You’re a lowly grunt dropped into a video game level after the danger has subsided. Your only task is to clean up all the blood, guts and spent ammunition. There’s a lot of gross mess in a video game level, it turns out.

Viscera Cleanup Detail

Everything about this cleaning operation is stacked against you and will continue to get worse and worse until you clock off. You’re in the shit. No one above you cares that this job is tough and you still have to do it because you’re being paid to do it. You mop up blood and when your mop is too bloody you clean it off in a slosh bucket. You pick up body parts and throw them into a furnace or into endless supplies of bio-waste containers.

Minor problems emerge that are either entirely your fault or purely accidental, but don’t excuse you from having to clean up even more waste. You can knock over a slosh bucket that you’ve gradually filled full of blood and it’ll cover the floor and require you to clean up the same mess twice. You might drop an organ and it’ll bloody the floor up beneath it, or you could knock over a wastebin and have to pick it all up again.

There’s a great bit of emergent storytelling where one of your requests for more biohazard crates from a dumbwaiter-like machine will be met with an explosion of blood and unidentifiable body parts, as if someone was trapped inside the mechanism but now they’ve spurted out all over the floor.

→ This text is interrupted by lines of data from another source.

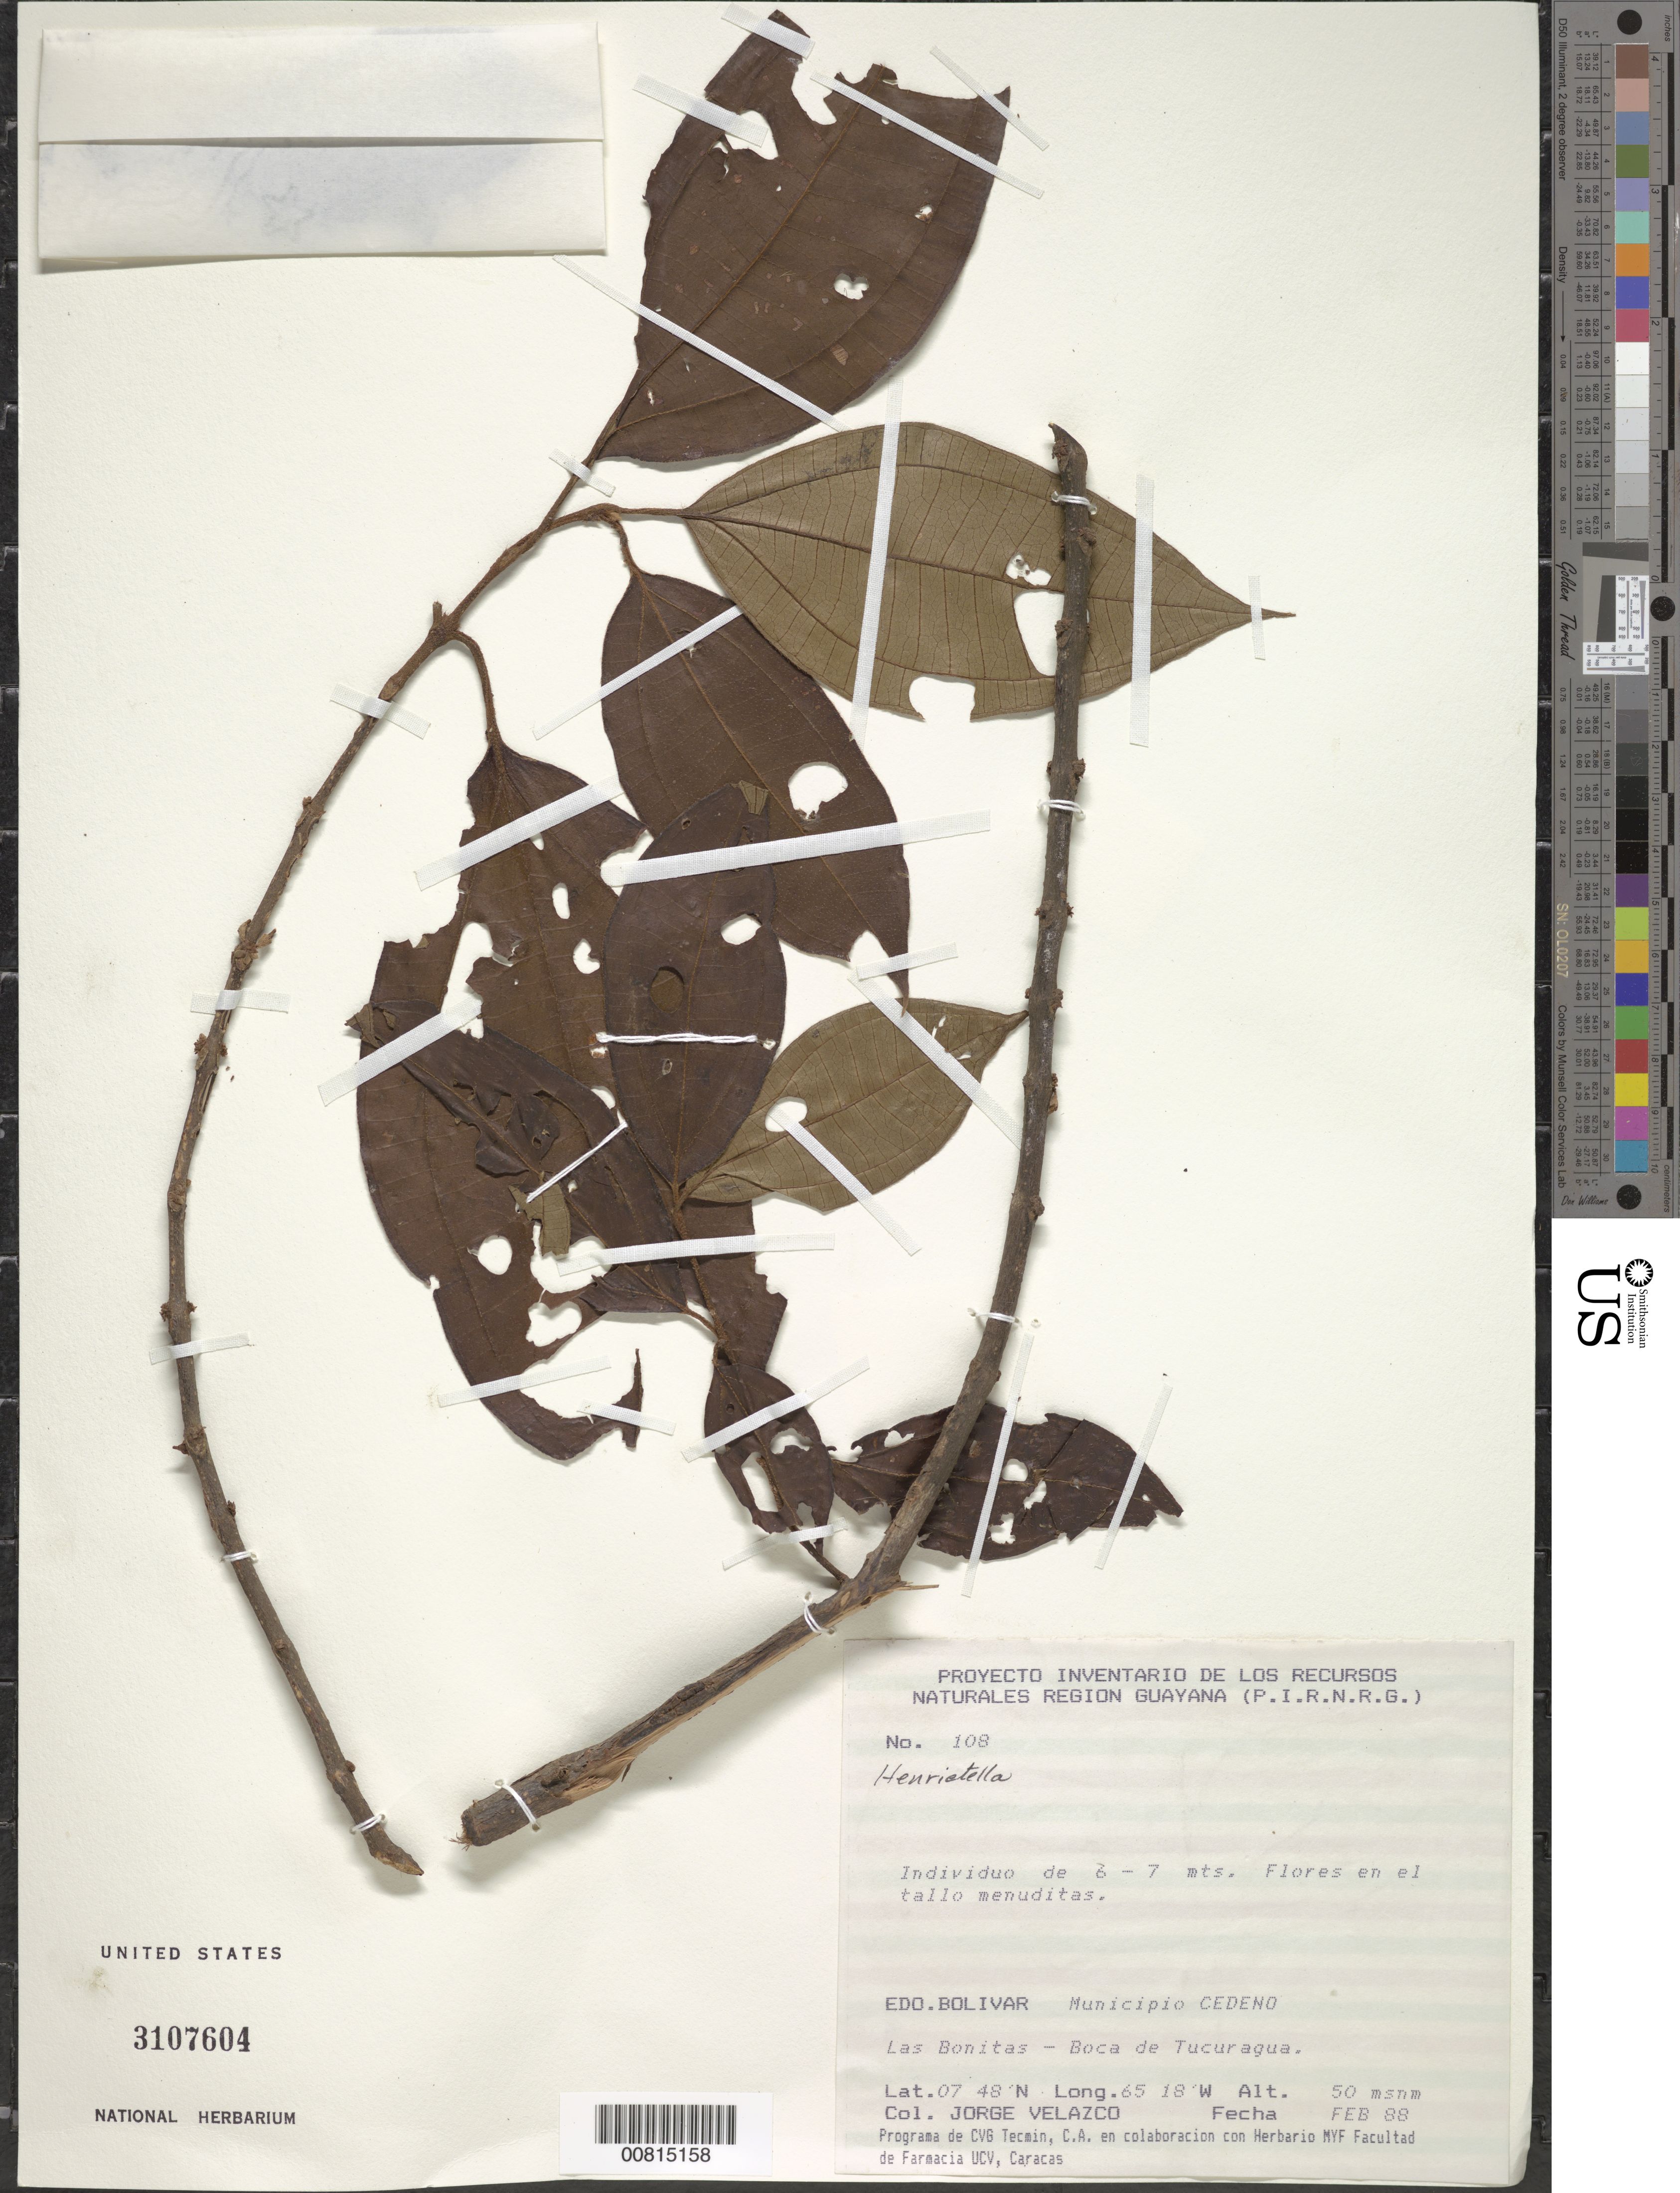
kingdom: Plantae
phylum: Tracheophyta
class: Magnoliopsida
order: Myrtales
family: Melastomataceae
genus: Henriettea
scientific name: Henriettea sp.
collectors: J. Velazco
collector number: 108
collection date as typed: Feb-88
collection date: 1988-02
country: Venezuela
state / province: Bolívar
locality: Mun. Cedeño, Las Bonitas-Boca de Tucuragua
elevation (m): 50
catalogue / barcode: US 3107604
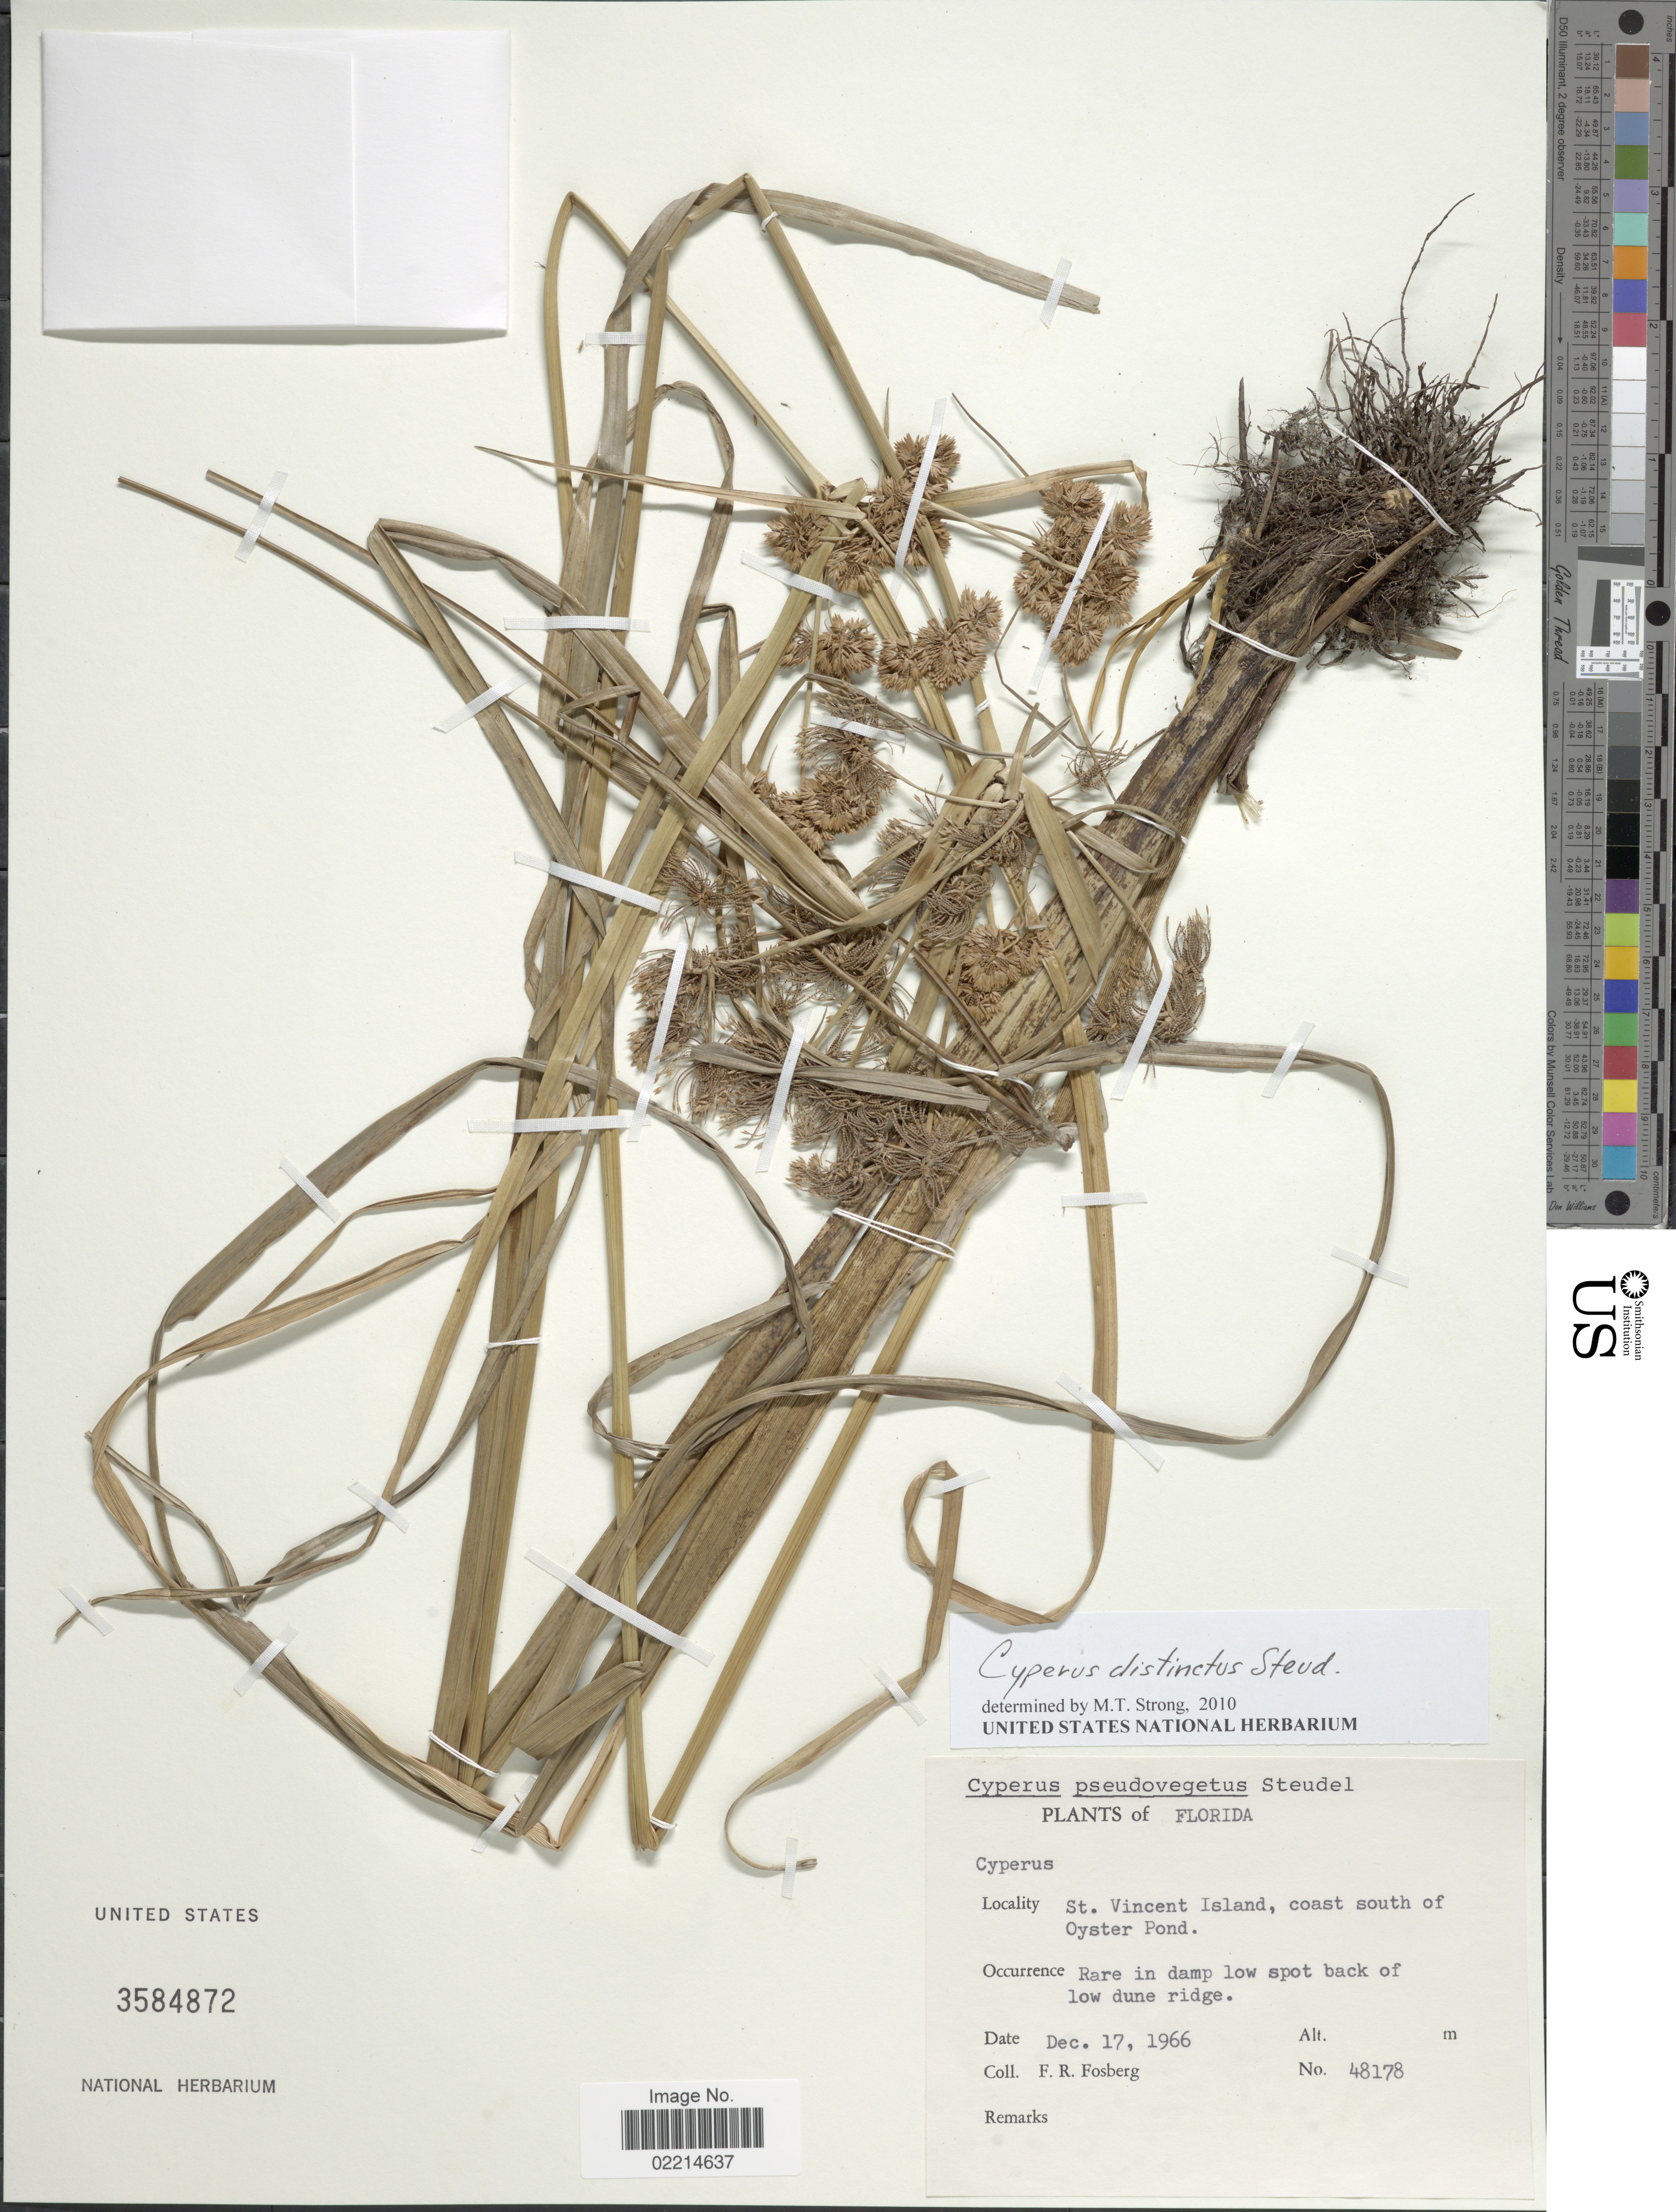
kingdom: Plantae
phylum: Tracheophyta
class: Liliopsida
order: Poales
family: Cyperaceae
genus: Cyperus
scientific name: Cyperus distinctus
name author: Steud.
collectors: F. R. Fosberg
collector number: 48178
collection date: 1966-12-17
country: United States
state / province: Florida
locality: St. Vincent Island, coast south of Oyster Pond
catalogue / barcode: US 3584872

And guess what. You’re cleaning that up.

There’s a strange sense of melodrama that Viscera Cleanup Detail offers in response to all the danger that came before it, as if the menace that tore apart the facility wasn’t really all that dangerous and world destroying if it was eventually sorted out and safety was returned. You read hastily drawn messages written in blood and detached from the cause your reaction is almost “Stop being such a baby about this, you didn’t have it bad. I’m the one with the mop, alright?”